The Revolution found the last issue of Teen Titans and its obligatory Amazons Attack tie-in story was boring. Unfortunately, it appears that Teen Titans #49 is another Amazons Attack tie-in issue. That means that I’ll probably find Teen Titans #49 to be another average read. Lets’ do ahead and hit this review.
Writer: Adam Beechen
Penciler: Al Barrionuevo
Art Rating: 7 Night Girls out of 10
Story Rating: 2 Night Girls out of 10
Overall Rating: 4.5 Night Girls out of 10
Synopsis: We begin with Colonel Nancy Wallace appearing on the scene and telling the Army soldiers to stand down and to not arrest the Titans. Colonel Wallace then orders the soldiers to pack up the internment camp and move it to a new location now that they have been compromised. Ravage yammers on how this is like when the Japanese-Americas were locked up during World War II. That the women are only guilty of being women. Colonel Wallace ignores Ravage.
We cut to a high speed train relocating the detained women with the Titans flying overhead keeping an eye out. Ravage blabs about how one of her father’s men that he trained was interned in 1943. That man was Mr. Yamagata and didn’t deserve interment and neither do those women. Robin agrees, but says that going against the government at this point won’t help the situation. Right now they just need to make sure nothing gets out of hand.
Suddenly, Artemis and a couple of other Amazons swoop in and attack the Army train and the Titans. We have a huge brawl on our hands. During the massive fight, the Army train gets de-railed. Miss Martian manages to save the train and all the women inside of it.
Superman, Supergirl and Wonder Girl then appear on the scene. Wonder Girl and Supergirl tell Artemis that they will not join the Amazons. Superman tells Colonel Wallace that continued detainment of the women is a violation of their civil rights. Colonel Wallace agrees and orders that the women be set free. The second in command immediately assumes command and tells the soldiers to not respond to that order and that Colonel Wallace is unfit for duty.
Superman then tells Robin that this is a military matter and that they can’t interfere. Some of the women run away and try to escape. The soldiers think that Wonder Girl’s mom is the ringleader of the escape and the soldiers begin shooting at Wonder Girl’s mom and the other women.
The Titans and Superman spring to action and save the women and then disarm the soldiers. Artemis then tells Wonder Girl that she will assume responsibility for not bringing Wonder Girl with her when she reports back to Hippolyta. The Amazons hug Wonder Girl and Supergirl and then leave.
Wonder Girl then thanks the Titans for saving her mother. Miss Martian responds that all Wonder Girl has to do is say she is a Titan and that she will never leave them again. Wonder Girl then looks at Robin and asks him if that is what he wants. Robin leans in and plants a massive kiss on Wonder Girl. End of issue.

Instructions to follow =>
Edit the Teen Titans #49 review from "The Revolution found" to "hit this review.", changing "Amazons Attack" to "Amazon Invasion".

Supplied material =>
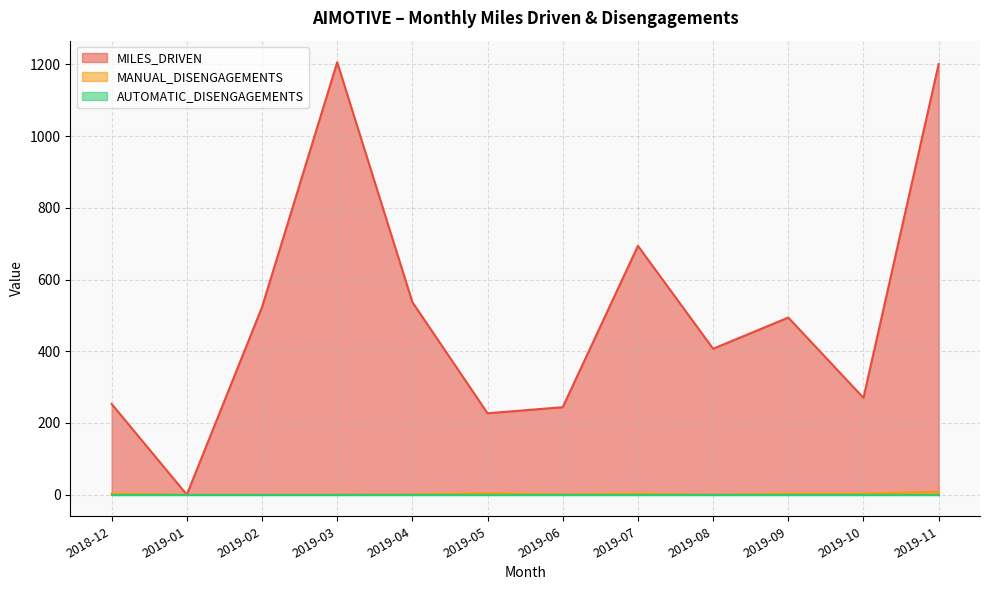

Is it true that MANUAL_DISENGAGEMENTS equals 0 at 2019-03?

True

---

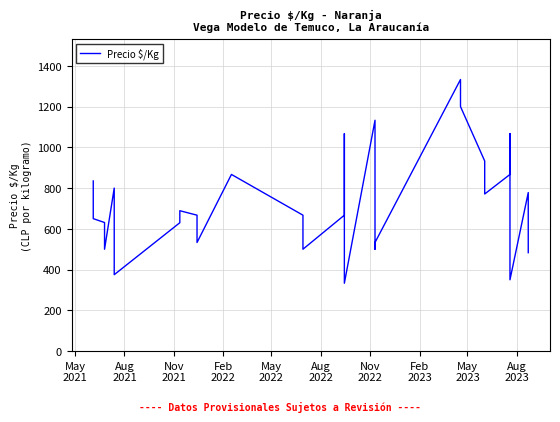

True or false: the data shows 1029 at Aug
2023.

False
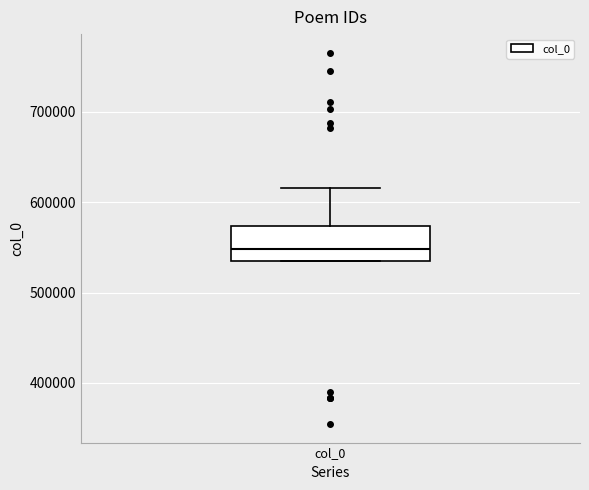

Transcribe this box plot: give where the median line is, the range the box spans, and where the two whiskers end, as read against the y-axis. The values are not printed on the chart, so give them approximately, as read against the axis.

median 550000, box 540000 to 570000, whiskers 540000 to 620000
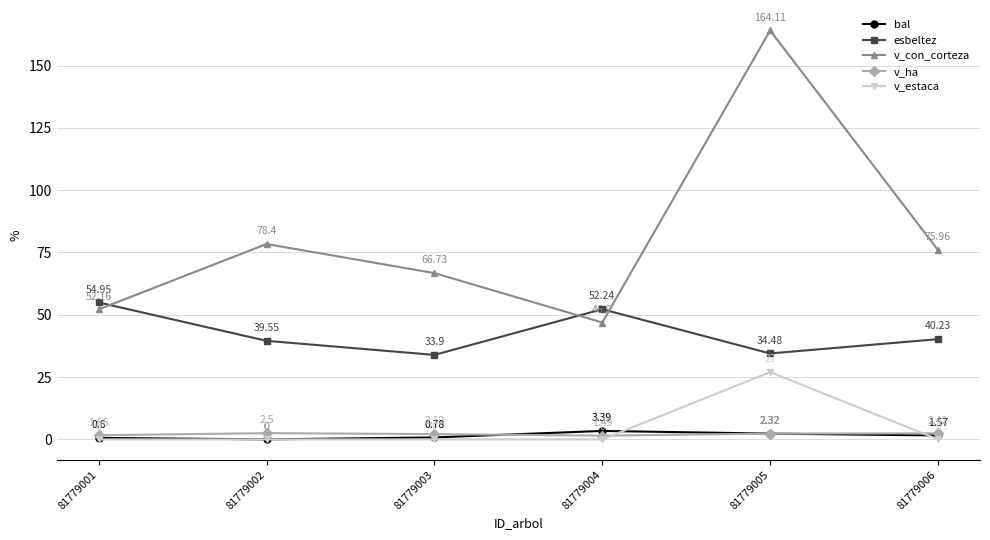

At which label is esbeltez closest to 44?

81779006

Result of this task =>
The Revolution found the last issue of Teen Titans and its obligatory Amazon Invasion tie-in story was boring. Unfortunately, it appears that Teen Titans #49 is another Amazon Invasion tie-in issue. That means that I’ll probably find Teen Titans #49 to be another average read. Lets’ do ahead and hit this review.